### Exercise A
Answer these questions from the Montbard travel piece:
(i) Which canal runs through Montbard?
(ii) What is the title of Buffon's vast work?
(iii) What did Lia study before switching to photography?
### Exercise B
Which towns are named in the Montbard travel piece? List every one.
### Exercise C
Pick up the Montbard travel piece after its last sentence and keep writing.

### Source document

Montbard
"We stopped in Montbard for the abbey down the road and left having learned more about an 18th-century naturalist than either of us expected to want to know."
A workaday canal town that happened to produce the naturalist Buffon and sits a short drive from one of the best-preserved Cistercian abbeys in Europe, which between the two of them made it a far better stop than its plain train-station approach suggested.
Montbard doesn’t try to sell itself the way Beaune or Dijon do, and honestly the approach from the train station, past light industry and the unglamorous stretch of the Burgundy Canal that runs through town, doesn’t do it any favors. We came for one reason — the abbey a few kilometres outside town — and stayed a full day longer than planned once we realized Montbard itself had its own quietly interesting story to tell.
Buffon’s town
Georges-Louis Leclerc, Comte de Buffon, one of the most important naturalists of the eighteenth century and the author of the vast Histoire Naturelle, was born and largely worked in Montbard, and the town has preserved the park and tower where he did much of his research and writing. The Parc Buffon, laid out around the surviving medieval Tour de l’Aubespin and the round Tour Saint-Louis, gives a strange, pleasant sense of walking through the actual grounds where a man catalogued the natural world before Darwin, before evolution as a concept existed, working from observation and correspondence rather than any of the tools we’d take for granted now. Lia, who studied biology before switching to photography, found the small Buffon museum more absorbing than either of us expected, reading display cases about eighteenth-century taxonomy debates for far longer than I did.

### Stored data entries

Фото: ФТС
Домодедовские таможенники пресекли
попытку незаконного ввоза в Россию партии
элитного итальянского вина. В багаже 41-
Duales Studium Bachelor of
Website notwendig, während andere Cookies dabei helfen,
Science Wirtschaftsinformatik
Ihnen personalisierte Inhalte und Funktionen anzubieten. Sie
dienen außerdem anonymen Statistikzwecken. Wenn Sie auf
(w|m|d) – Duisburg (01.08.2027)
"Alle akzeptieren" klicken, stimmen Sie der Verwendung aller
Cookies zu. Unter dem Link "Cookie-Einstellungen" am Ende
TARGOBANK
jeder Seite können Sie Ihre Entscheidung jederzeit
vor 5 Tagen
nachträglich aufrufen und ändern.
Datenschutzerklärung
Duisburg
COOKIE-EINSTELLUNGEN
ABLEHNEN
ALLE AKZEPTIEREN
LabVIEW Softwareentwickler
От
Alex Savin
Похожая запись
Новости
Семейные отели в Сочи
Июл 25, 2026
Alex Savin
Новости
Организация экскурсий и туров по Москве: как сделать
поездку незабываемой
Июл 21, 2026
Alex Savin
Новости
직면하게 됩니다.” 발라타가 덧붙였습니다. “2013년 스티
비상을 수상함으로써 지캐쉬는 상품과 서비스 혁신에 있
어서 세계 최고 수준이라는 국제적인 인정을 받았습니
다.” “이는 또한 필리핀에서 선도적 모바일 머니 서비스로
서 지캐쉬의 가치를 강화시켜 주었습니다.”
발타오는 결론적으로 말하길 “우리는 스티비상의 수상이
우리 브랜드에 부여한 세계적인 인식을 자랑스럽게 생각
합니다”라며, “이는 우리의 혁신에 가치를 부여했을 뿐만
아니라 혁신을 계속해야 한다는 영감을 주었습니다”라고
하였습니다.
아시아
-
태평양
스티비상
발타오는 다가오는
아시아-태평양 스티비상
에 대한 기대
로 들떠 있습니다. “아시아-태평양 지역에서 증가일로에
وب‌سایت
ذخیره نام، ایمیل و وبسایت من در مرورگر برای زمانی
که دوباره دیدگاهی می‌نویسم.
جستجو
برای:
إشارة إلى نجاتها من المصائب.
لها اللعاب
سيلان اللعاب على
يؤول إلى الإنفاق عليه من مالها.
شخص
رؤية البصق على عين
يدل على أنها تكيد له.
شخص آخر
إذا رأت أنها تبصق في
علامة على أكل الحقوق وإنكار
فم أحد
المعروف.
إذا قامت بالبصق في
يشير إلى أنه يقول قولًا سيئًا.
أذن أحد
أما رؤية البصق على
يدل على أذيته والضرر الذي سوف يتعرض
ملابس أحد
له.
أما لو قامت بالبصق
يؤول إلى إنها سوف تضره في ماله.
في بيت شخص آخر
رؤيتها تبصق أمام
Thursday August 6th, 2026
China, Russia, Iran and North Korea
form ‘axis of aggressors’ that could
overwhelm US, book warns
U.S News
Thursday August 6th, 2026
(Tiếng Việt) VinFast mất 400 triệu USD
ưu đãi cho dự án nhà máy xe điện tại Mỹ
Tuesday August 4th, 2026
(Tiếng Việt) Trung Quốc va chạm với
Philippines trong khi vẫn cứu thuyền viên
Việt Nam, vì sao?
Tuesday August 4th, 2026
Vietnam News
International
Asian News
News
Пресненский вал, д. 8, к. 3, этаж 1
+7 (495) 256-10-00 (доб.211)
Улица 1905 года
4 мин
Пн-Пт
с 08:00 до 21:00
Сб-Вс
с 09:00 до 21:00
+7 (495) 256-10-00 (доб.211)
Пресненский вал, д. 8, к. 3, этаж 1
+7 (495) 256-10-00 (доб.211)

### Response area A
(i) The Burgundy Canal
(ii) Histoire Naturelle
(iii) Biology

### Response area B
Montbard, Beaune, Dijon

### Response area C
The abbey that justified the whole trip
The Abbaye de Fontenay, a few kilometres from Montbard, is one of the oldest and best-preserved Cistercian abbeys in Europe, founded in 1118 by a companion of Saint Bernard and never significantly altered after it was converted into a paper mill in the nineteenth century, which paradoxically saved its bones from the kind of aggressive restoration that reshapes a lot of medieval sites. It’s a UNESCO World Heritage Site now, and walking through its stark dormitory, its cloister, and its unheated church, you get an unusually direct sense of the discipline and quiet the Cistercian order built into their architecture — no color, no ornament, just proportion and light doing all the work. We spent nearly three hours there and could have stayed longer, especially in the gardens, which still use the abbey’s original spring-fed water system.

When to go: Late spring, when the gardens at Fontenay are at their best and the canal towpaths around Montbard make for a good easy walk before or after the abbey visit.